◆ **Try it**:
Only the lines below between the ones containing "## Introduction" and "- **MQTT and", inclusive, are to be reproduced, each exactly as it stands.

━━━━━━

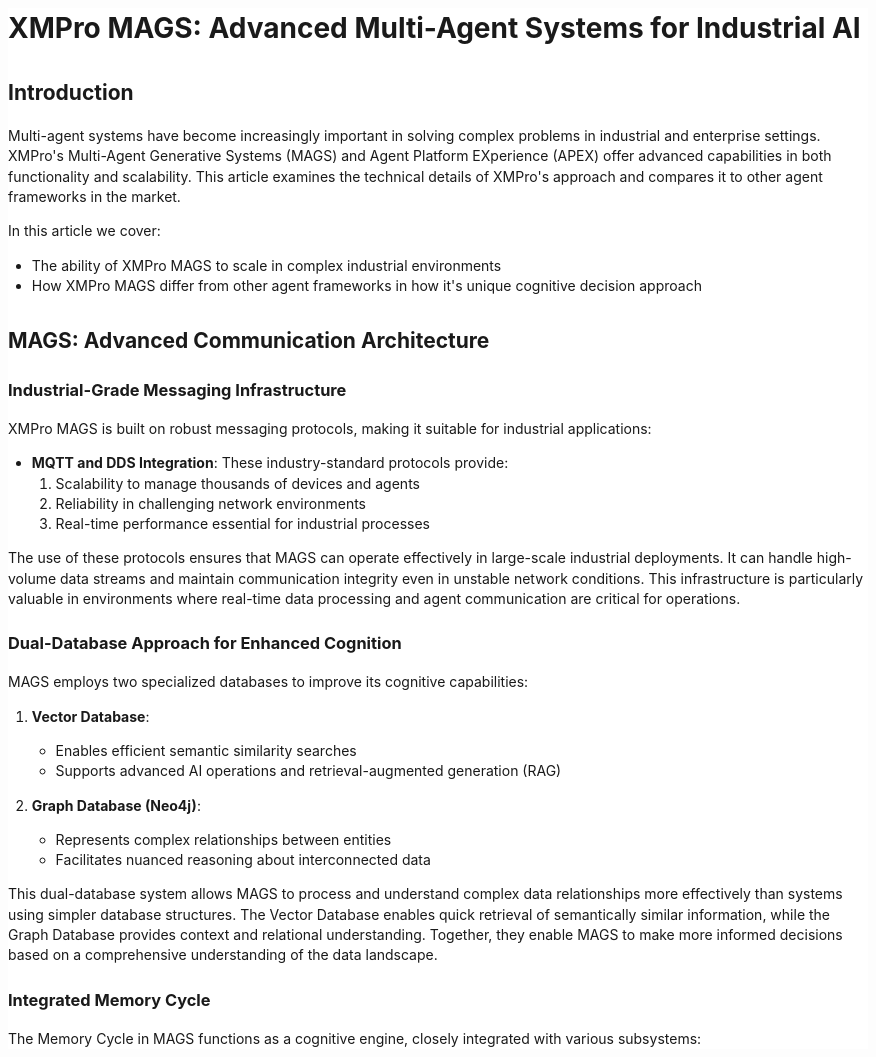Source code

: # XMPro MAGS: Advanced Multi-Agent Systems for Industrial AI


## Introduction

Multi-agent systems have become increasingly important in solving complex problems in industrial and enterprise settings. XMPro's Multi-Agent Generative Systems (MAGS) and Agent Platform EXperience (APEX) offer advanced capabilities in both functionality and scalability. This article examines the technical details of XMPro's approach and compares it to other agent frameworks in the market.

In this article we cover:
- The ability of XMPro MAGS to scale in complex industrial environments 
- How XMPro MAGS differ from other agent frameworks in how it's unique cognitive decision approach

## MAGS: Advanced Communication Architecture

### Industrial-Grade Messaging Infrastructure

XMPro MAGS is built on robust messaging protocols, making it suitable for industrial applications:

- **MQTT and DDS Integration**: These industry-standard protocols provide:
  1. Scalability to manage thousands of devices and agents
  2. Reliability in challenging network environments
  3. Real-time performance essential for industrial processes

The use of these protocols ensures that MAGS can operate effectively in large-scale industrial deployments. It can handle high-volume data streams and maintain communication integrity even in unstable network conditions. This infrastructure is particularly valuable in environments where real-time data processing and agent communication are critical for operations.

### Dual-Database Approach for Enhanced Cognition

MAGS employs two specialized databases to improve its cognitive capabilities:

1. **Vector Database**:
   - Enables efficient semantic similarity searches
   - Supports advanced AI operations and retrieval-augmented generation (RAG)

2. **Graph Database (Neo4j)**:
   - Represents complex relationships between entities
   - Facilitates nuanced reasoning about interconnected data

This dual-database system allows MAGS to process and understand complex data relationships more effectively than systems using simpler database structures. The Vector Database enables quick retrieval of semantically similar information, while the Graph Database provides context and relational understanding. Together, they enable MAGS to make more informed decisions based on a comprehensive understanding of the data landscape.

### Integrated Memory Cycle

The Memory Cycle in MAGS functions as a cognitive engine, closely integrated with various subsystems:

━━━━━━

◆ **Solved exercise**:
## Introduction

Multi-agent systems have become increasingly important in solving complex problems in industrial and enterprise settings. XMPro's Multi-Agent Generative Systems (MAGS) and Agent Platform EXperience (APEX) offer advanced capabilities in both functionality and scalability. This article examines the technical details of XMPro's approach and compares it to other agent frameworks in the market.

In this article we cover:
- The ability of XMPro MAGS to scale in complex industrial environments 
- How XMPro MAGS differ from other agent frameworks in how it's unique cognitive decision approach

## MAGS: Advanced Communication Architecture

### Industrial-Grade Messaging Infrastructure

XMPro MAGS is built on robust messaging protocols, making it suitable for industrial applications:

- **MQTT and DDS Integration**: These industry-standard protocols provide:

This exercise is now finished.